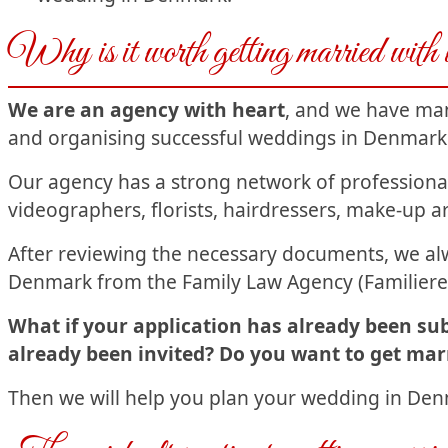
Why is it worth getting married with
We are an agency with heart
, and we have man
and organising successful weddings in Denmark
Our agency has a strong network of profession
videographers, florists, hairdressers, make-up ar
After reviewing the necessary documents, we alw
Denmark from the Family Law Agency (Familiere
What if your application has already been su
already been invited? Do you want to get marr
Then we will help you plan your wedding in Denm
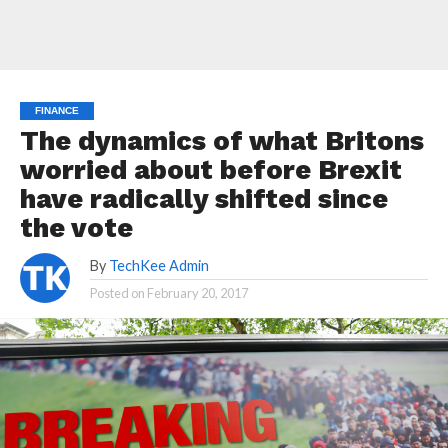
FINANCE
The dynamics of what Britons
worried about before Brexit
have radically shifted since
the vote
By
TechKee Admin
Posted on
February 20, 2017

######

Work to be completed:
Please rewrite the lines above with each "Denmark" changed to "Norway" and everything else left as it is. Leave the pictures out of your answer.

Response box:
Why is it worth getting married with
We are an agency with heart
, and we have man
and organising successful weddings in Norway
Our agency has a strong network of profession
videographers, florists, hairdressers, make-up ar
After reviewing the necessary documents, we alw
Norway from the Family Law Agency (Familiere
What if your application has already been su
already been invited? Do you want to get marr
Then we will help you plan your wedding in Denm
FINANCE
The dynamics of what Britons
worried about before Brexit
have radically shifted since
the vote
By
TechKee Admin
Posted on
February 20, 2017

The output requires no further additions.